• **Records**:
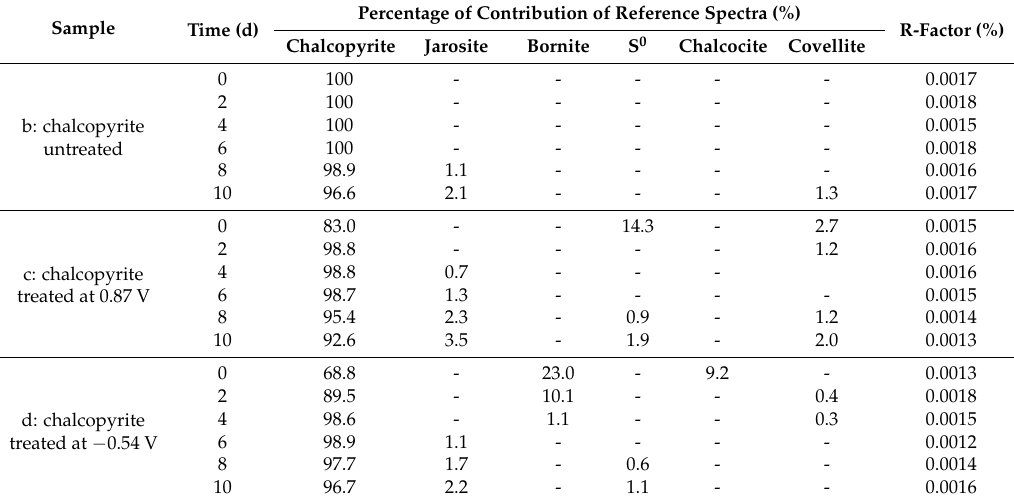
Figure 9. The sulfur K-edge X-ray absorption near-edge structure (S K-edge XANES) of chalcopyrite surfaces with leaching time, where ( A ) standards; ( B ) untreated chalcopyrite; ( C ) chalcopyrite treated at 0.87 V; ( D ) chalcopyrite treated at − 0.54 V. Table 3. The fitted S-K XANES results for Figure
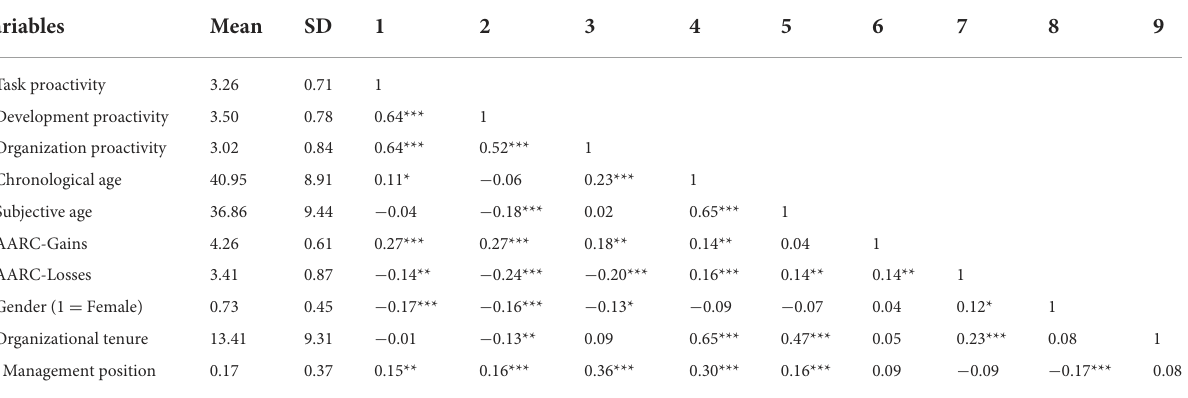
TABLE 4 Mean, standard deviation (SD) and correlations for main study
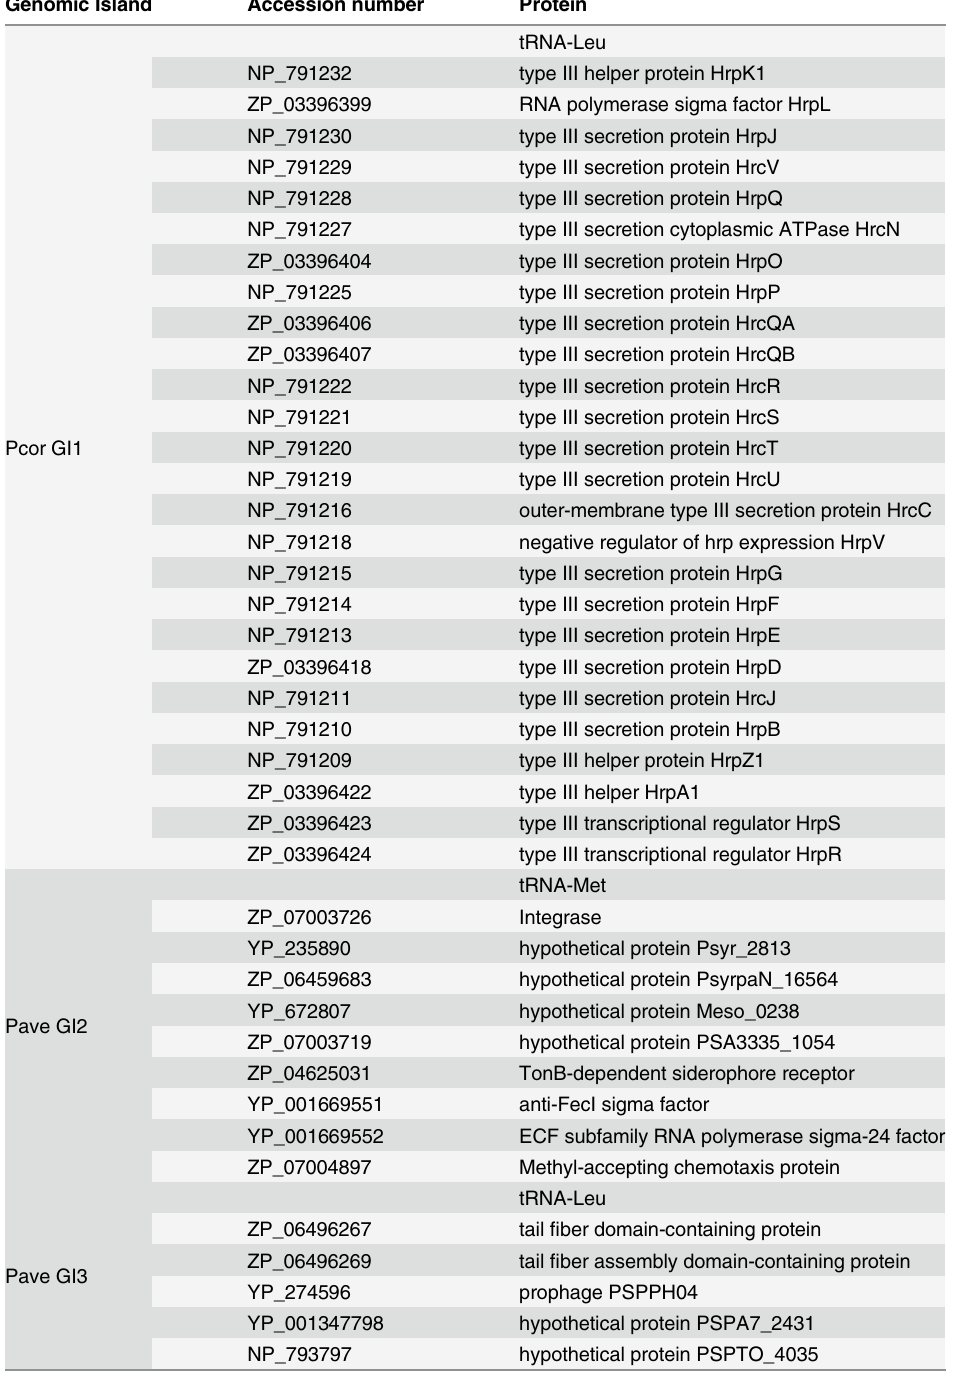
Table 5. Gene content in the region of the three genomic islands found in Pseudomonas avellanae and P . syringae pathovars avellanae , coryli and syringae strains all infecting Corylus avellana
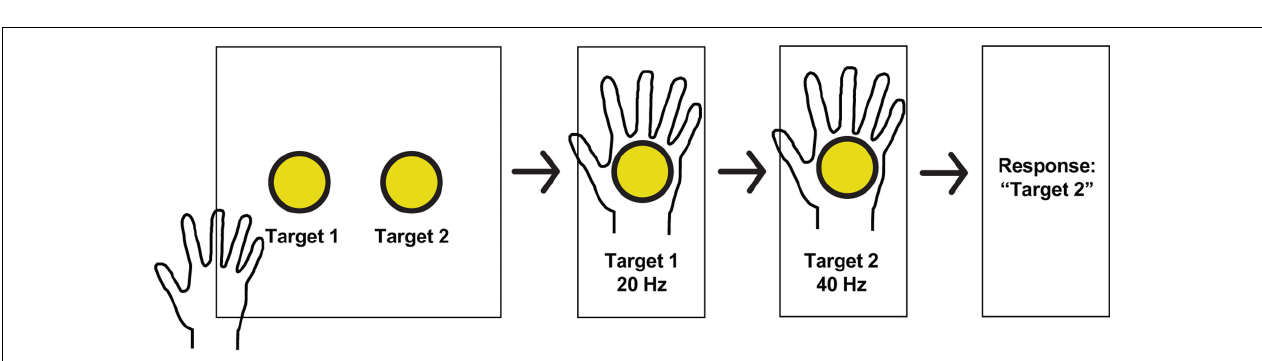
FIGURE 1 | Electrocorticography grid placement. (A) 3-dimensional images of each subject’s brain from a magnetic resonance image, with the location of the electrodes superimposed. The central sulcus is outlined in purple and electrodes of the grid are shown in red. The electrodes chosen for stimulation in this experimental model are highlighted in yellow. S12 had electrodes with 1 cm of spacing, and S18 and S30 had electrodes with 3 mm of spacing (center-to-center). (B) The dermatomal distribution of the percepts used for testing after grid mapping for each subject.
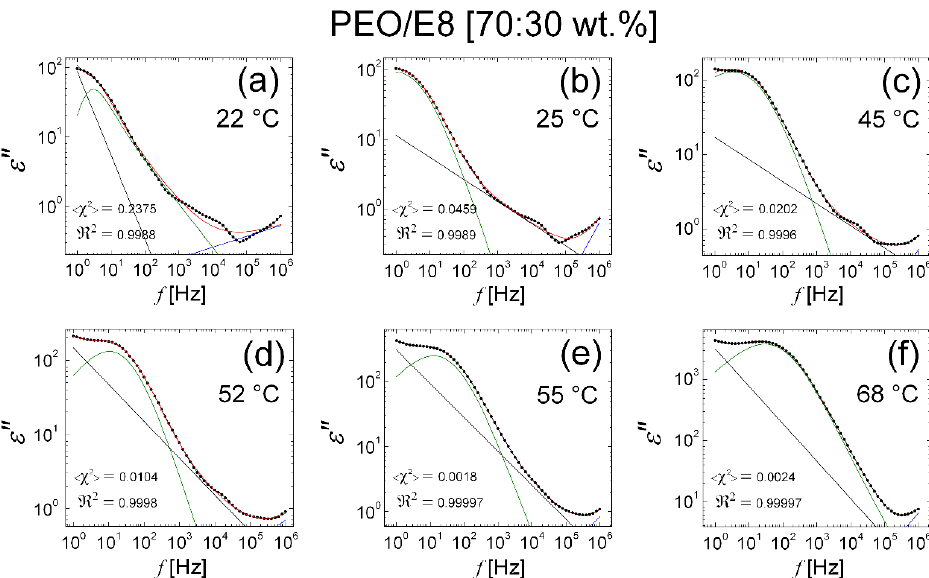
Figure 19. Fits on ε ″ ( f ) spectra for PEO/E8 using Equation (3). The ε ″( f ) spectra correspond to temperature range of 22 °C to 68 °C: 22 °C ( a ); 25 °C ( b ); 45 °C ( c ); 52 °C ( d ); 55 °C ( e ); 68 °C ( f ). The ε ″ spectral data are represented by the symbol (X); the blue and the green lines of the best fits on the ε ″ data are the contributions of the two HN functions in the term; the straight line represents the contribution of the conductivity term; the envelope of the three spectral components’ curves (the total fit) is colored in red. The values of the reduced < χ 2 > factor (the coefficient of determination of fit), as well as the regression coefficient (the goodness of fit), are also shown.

• **Task**:
Exactly as written, reproduce the lines from the beginning of the material through the line with "Table 5. Gene", and skip any picture.

• **Solution**:
Figure 9. The sulfur K-edge X-ray absorption near-edge structure (S K-edge XANES) of chalcopyrite surfaces with leaching time, where ( A ) standards; ( B ) untreated chalcopyrite; ( C ) chalcopyrite treated at 0.87 V; ( D ) chalcopyrite treated at − 0.54 V. Table 3. The fitted S-K XANES results for Figure
TABLE 4 Mean, standard deviation (SD) and correlations for main study
Table 5. Gene content in the region of the three genomic islands found in Pseudomonas avellanae and P . syringae pathovars avellanae , coryli and syringae strains all infecting Corylus avellana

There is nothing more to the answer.